The HK system as it came was okay, enough for me I thought initially. Then I noticed I would hear the rear 10" sub fart w/volume set above 26-28 outta 35 so I started looking into swapping out the sub, nothing would fit. I then decided to add a woofer box and amp. Wired up the amp, got a loc (lc2i pro), unplugged the old woofer and pulled signal from the sub which turned out to be way low in volume. Ended up buying a harness from autoharnesshouse which had tapped the front door speakers and ended up producing much better results, but now the subs were way too much for the rest of the stereo. Solution for this was to add new speakers, which are still not enough so now I plan on adding a 4 channel amp. I have a couple of items to fix before delving into that.

After adding the speakers I now have two new issues
1. when i turn my volume up to 24-28 of 35 depending on the music, audio cuts out completely and my LC2i turns off. (this turned out to be my fault, stock amp does not like the lower ohmage of the infinity speakers)
2. the red light on my starlink is now on and I am getting reports of error in the app (red light gone after replacing 3 ohm 3.5 speaker with 4 ohms speaker and putting stock 6x9 back in)

A little background on the subaru system:
This is what I have learned but still don't completely understand...in the harman kardon systems the head unit passes its signal (only 2 L&R fullrange) to the DCM (the link between hu, starlink, amp, etc) which then goes to the HK amp that splits and processes the signal and finally to the speakers.

The DCM, because it is linked to the cars safety services (starlink), powers and monitors the front 3.5s (you get into a crash, starlink csr comes on and the audio is played through those speakers). When the voltage drops below a certain amount, the DCM errors out (confirmed in the cars audio diagnostics screen - hold <> temp & press tuning knob 6x) and mutes everything.

Can anyone confirm that I am understanding what happens correctly and would the solution to this issue then be to place inline a 1ohm 25w resister (3ohm speaker plus 1ohm resister wired in series) so that the dcm sees the 4 ohms it wants or am i on the wrong track, I don't really know how resistance and voltage works I just want the stereo to stop having issues so I can work on adding an amp for the doors.

Thanks in advance

Jerry
 
Last edited:
There may be a better solution, not familiar with the issue as it pertains to this configuration. I rarely, almost never advise this as I am apposed to putting resistors in the signal path for this purpose. If you're going to do it, use a high wattage resister.

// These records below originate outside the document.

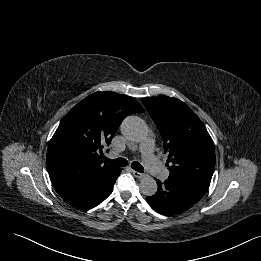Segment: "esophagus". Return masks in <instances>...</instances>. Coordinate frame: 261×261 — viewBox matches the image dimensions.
<instances>
[{
    "label": "esophagus",
    "instance_id": "obj_1",
    "mask_svg": "<svg viewBox=\"0 0 261 261\" xmlns=\"http://www.w3.org/2000/svg\"><path fill=\"white\" fill-rule=\"evenodd\" d=\"M132 173H133V175H134L135 177H137V178H143V177H145V174H144V173H140V172L135 171V170H133Z\"/></svg>",
    "mask_w": 261,
    "mask_h": 261
}]
</instances>
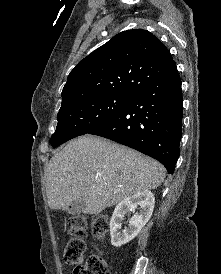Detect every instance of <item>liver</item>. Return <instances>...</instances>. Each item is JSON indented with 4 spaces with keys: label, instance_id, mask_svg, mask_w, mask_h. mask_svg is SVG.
<instances>
[{
    "label": "liver",
    "instance_id": "1",
    "mask_svg": "<svg viewBox=\"0 0 221 274\" xmlns=\"http://www.w3.org/2000/svg\"><path fill=\"white\" fill-rule=\"evenodd\" d=\"M165 175L159 162L140 152L96 136H81L48 164V205L65 210L82 199L83 213L98 215L138 192L156 189Z\"/></svg>",
    "mask_w": 221,
    "mask_h": 274
}]
</instances>
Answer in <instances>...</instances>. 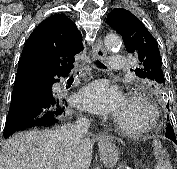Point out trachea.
<instances>
[{
  "label": "trachea",
  "mask_w": 177,
  "mask_h": 169,
  "mask_svg": "<svg viewBox=\"0 0 177 169\" xmlns=\"http://www.w3.org/2000/svg\"><path fill=\"white\" fill-rule=\"evenodd\" d=\"M95 64L99 68L107 69V67L103 63H101L100 61H96Z\"/></svg>",
  "instance_id": "obj_1"
}]
</instances>
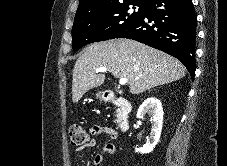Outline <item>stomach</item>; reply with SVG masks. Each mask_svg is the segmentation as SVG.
Returning a JSON list of instances; mask_svg holds the SVG:
<instances>
[{"label":"stomach","mask_w":227,"mask_h":166,"mask_svg":"<svg viewBox=\"0 0 227 166\" xmlns=\"http://www.w3.org/2000/svg\"><path fill=\"white\" fill-rule=\"evenodd\" d=\"M96 96H97V98H99V99H103V98H104L103 92H97Z\"/></svg>","instance_id":"stomach-1"}]
</instances>
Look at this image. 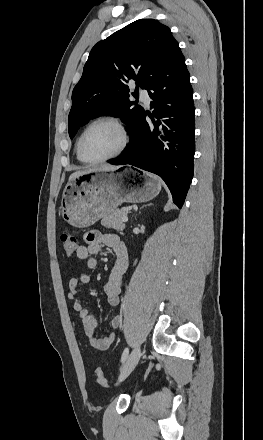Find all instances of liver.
<instances>
[{
	"instance_id": "6515ba94",
	"label": "liver",
	"mask_w": 263,
	"mask_h": 440,
	"mask_svg": "<svg viewBox=\"0 0 263 440\" xmlns=\"http://www.w3.org/2000/svg\"><path fill=\"white\" fill-rule=\"evenodd\" d=\"M117 168L118 167L112 166V165H103V166L91 168L88 170L76 171L70 175L69 179H72L74 177H77V176H80V175H83V174H86V173H89L92 171H99V170H101V171H115Z\"/></svg>"
}]
</instances>
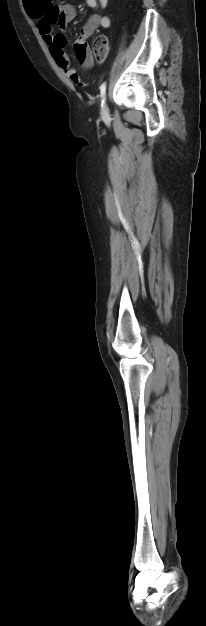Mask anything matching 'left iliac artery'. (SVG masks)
Masks as SVG:
<instances>
[{
	"label": "left iliac artery",
	"instance_id": "44dca946",
	"mask_svg": "<svg viewBox=\"0 0 206 626\" xmlns=\"http://www.w3.org/2000/svg\"><path fill=\"white\" fill-rule=\"evenodd\" d=\"M106 93V83L104 82L101 86H100V94L101 97L103 98L105 96ZM102 104H103V100H102Z\"/></svg>",
	"mask_w": 206,
	"mask_h": 626
}]
</instances>
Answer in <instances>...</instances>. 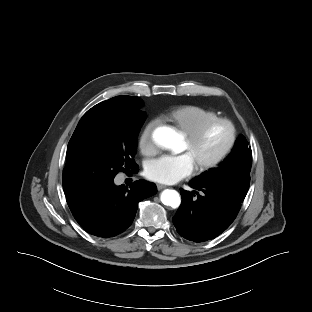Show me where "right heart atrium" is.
I'll return each mask as SVG.
<instances>
[{
  "instance_id": "right-heart-atrium-1",
  "label": "right heart atrium",
  "mask_w": 312,
  "mask_h": 312,
  "mask_svg": "<svg viewBox=\"0 0 312 312\" xmlns=\"http://www.w3.org/2000/svg\"><path fill=\"white\" fill-rule=\"evenodd\" d=\"M157 126L156 120L149 121L142 129L139 137V149L145 156H153L157 152V146L153 140V131Z\"/></svg>"
}]
</instances>
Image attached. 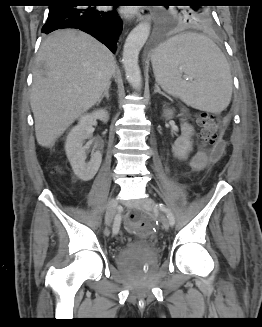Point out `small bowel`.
<instances>
[{
  "instance_id": "small-bowel-1",
  "label": "small bowel",
  "mask_w": 262,
  "mask_h": 327,
  "mask_svg": "<svg viewBox=\"0 0 262 327\" xmlns=\"http://www.w3.org/2000/svg\"><path fill=\"white\" fill-rule=\"evenodd\" d=\"M208 163V156L202 151L194 153L188 161L189 166L194 171L204 170L208 166Z\"/></svg>"
}]
</instances>
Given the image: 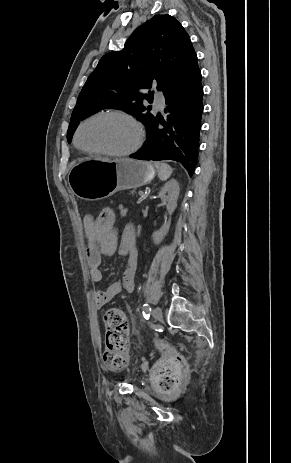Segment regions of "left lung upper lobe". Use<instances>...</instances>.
Here are the masks:
<instances>
[{
  "label": "left lung upper lobe",
  "instance_id": "1",
  "mask_svg": "<svg viewBox=\"0 0 291 463\" xmlns=\"http://www.w3.org/2000/svg\"><path fill=\"white\" fill-rule=\"evenodd\" d=\"M192 42L182 25L170 15H155L138 27L121 51L109 52L99 61L83 86L72 112L67 140L80 121L104 108L130 113L146 129L154 118L143 99V90L157 84L165 95L198 67Z\"/></svg>",
  "mask_w": 291,
  "mask_h": 463
}]
</instances>
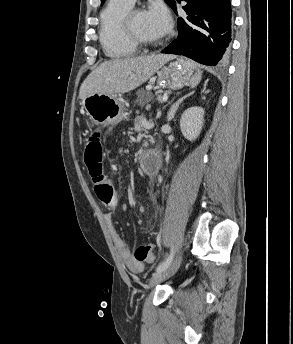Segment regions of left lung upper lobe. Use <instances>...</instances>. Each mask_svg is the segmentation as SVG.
Here are the masks:
<instances>
[{
	"mask_svg": "<svg viewBox=\"0 0 293 344\" xmlns=\"http://www.w3.org/2000/svg\"><path fill=\"white\" fill-rule=\"evenodd\" d=\"M165 2L172 8L175 4V0H165ZM104 3V0H101V4Z\"/></svg>",
	"mask_w": 293,
	"mask_h": 344,
	"instance_id": "5c2ea615",
	"label": "left lung upper lobe"
}]
</instances>
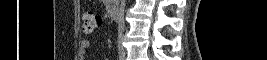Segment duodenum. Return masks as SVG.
Instances as JSON below:
<instances>
[{"label": "duodenum", "mask_w": 267, "mask_h": 60, "mask_svg": "<svg viewBox=\"0 0 267 60\" xmlns=\"http://www.w3.org/2000/svg\"><path fill=\"white\" fill-rule=\"evenodd\" d=\"M108 13H109L110 18L116 19L118 17V13H119L118 6L115 4H110L108 6Z\"/></svg>", "instance_id": "410a0bca"}]
</instances>
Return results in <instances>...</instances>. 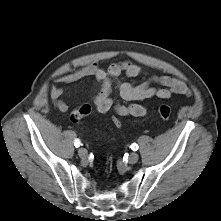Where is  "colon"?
<instances>
[{"mask_svg":"<svg viewBox=\"0 0 221 221\" xmlns=\"http://www.w3.org/2000/svg\"><path fill=\"white\" fill-rule=\"evenodd\" d=\"M90 112L91 106L89 104H83L72 111L70 118L72 121L77 122L89 115ZM158 114L163 120H169L172 116V110L167 105H161L158 109ZM112 126L115 129H120L123 126V121L120 118H117V116H112Z\"/></svg>","mask_w":221,"mask_h":221,"instance_id":"obj_1","label":"colon"}]
</instances>
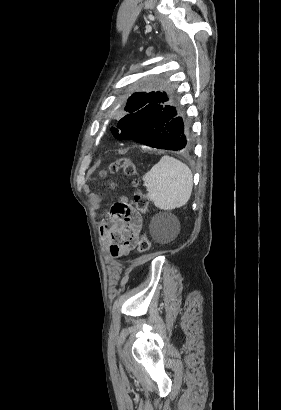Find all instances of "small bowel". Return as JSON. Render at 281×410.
<instances>
[{"mask_svg":"<svg viewBox=\"0 0 281 410\" xmlns=\"http://www.w3.org/2000/svg\"><path fill=\"white\" fill-rule=\"evenodd\" d=\"M142 227V217L133 213L128 217L111 214L103 220L100 228L102 242L112 258L128 255L134 248Z\"/></svg>","mask_w":281,"mask_h":410,"instance_id":"c3829d8e","label":"small bowel"}]
</instances>
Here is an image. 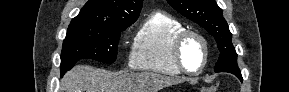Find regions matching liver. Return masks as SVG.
<instances>
[{
    "label": "liver",
    "mask_w": 289,
    "mask_h": 92,
    "mask_svg": "<svg viewBox=\"0 0 289 92\" xmlns=\"http://www.w3.org/2000/svg\"><path fill=\"white\" fill-rule=\"evenodd\" d=\"M180 79L157 73L117 75L86 65L75 66L61 80L62 92H158L180 83Z\"/></svg>",
    "instance_id": "1"
}]
</instances>
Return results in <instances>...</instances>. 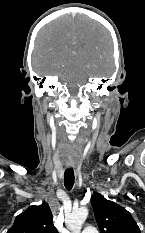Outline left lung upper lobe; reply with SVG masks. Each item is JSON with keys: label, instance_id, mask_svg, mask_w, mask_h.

Amazon product ASIN B077ZMFZM6
Some additional information:

 
This whole system is not working out how I intended so I am opening a new can of worms...I am gonna go with an LC7i to sum the channels bc I don't like the processing going on and that will go out to 2 amps, 1 for the door speakers and 1 for the sub.
 
This whole system is not working out how I intended so I am opening a new can of worms...I am gonna go with an LC7i to sum the channels bc I don't like the processing going on and that will go out to 2 amps, 1 for the door speakers and 1 for the sub.
Are you going to get the signal from each "corner" or just the 2 front speakers?
 
I'm gonna tap the front corners and front doors since I am 100% certain the front doors give me all the low range for the sub and the front dash 3.5s give me all the highs which the doors do not...I'll sum the signals using the LC7i and send 1 & 2 RCAs to the front amp and output 3 of the LC7i to the sub amp, leaving the 3.5s to be amped by the cars stock system so that I don't get the starlink red light or burn the DCM.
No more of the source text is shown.